[Problem requirements] Consider the entries below. Count the lines holding the string "parameter" and state the number only.

[Dataset records]
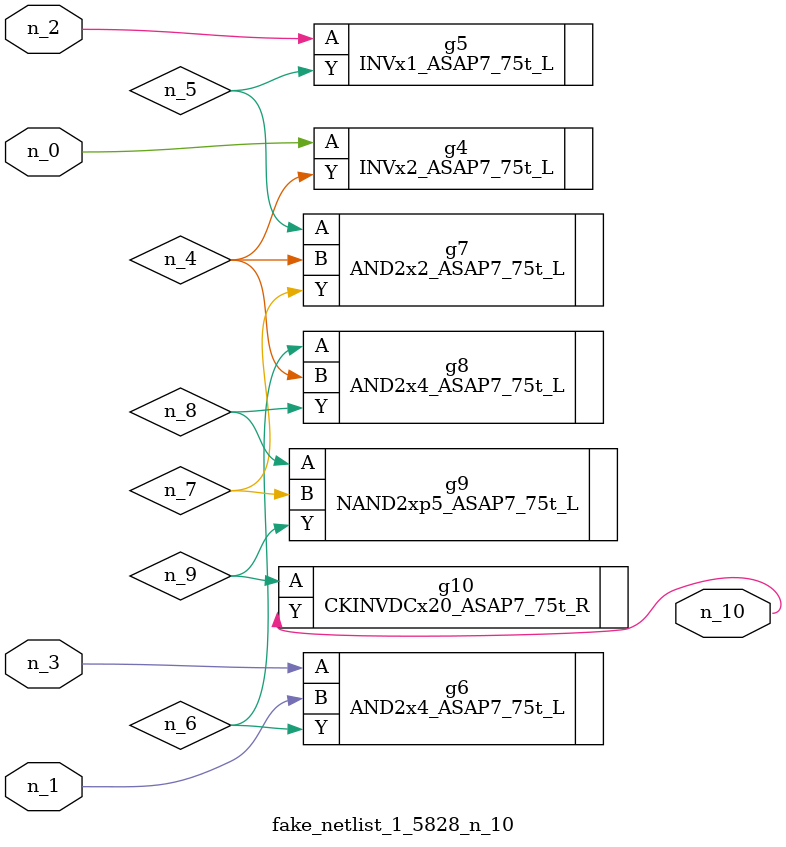
<source format=v>
module fake_netlist_1_5828_n_10 (n_3, n_1, n_2, n_0, n_10);
input n_3;
input n_1;
input n_2;
input n_0;
output n_10;
wire n_6;
wire n_4;
wire n_9;
wire n_5;
wire n_8;
wire n_7;
INVx2_ASAP7_75t_L g4 ( .A(n_0), .Y(n_4) );
INVx1_ASAP7_75t_L g5 ( .A(n_2), .Y(n_5) );
AND2x4_ASAP7_75t_L g6 ( .A(n_3), .B(n_1), .Y(n_6) );
AND2x2_ASAP7_75t_L g7 ( .A(n_5), .B(n_4), .Y(n_7) );
AND2x4_ASAP7_75t_L g8 ( .A(n_6), .B(n_4), .Y(n_8) );
NAND2xp5_ASAP7_75t_L g9 ( .A(n_8), .B(n_7), .Y(n_9) );
CKINVDCx20_ASAP7_75t_R g10 ( .A(n_9), .Y(n_10) );
endmodule
</source>
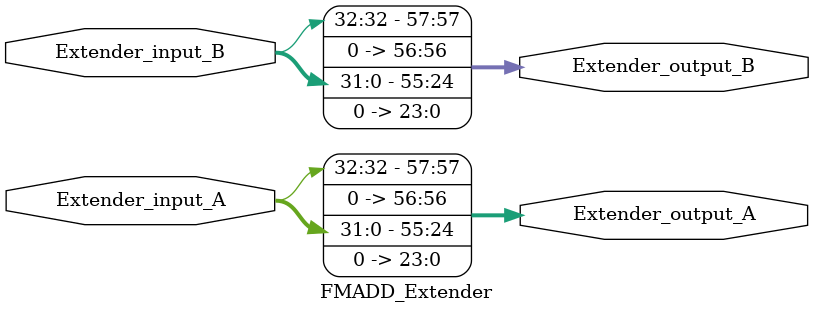
<source format=v>

module FMADD_Extender (Extender_input_A,Extender_input_B,Extender_output_A,Extender_output_B);
parameter std =31;
parameter man = 22;
parameter exp = 7;

//input declaration
input [std+1:0]  Extender_input_A,Extender_input_B;


//output declaration
output [2+exp+2*(man+2):0] Extender_output_A,Extender_output_B;

//main functionlity
assign  Extender_output_A =  {Extender_input_A[std+1],1'b0,Extender_input_A[std:0],{man+2{1'b0}}}  ;
assign  Extender_output_B =  {Extender_input_B[std+1],1'b0,Extender_input_B[std:0],{man+2{1'b0}}}  ;


endmodule
</source>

[Response] 3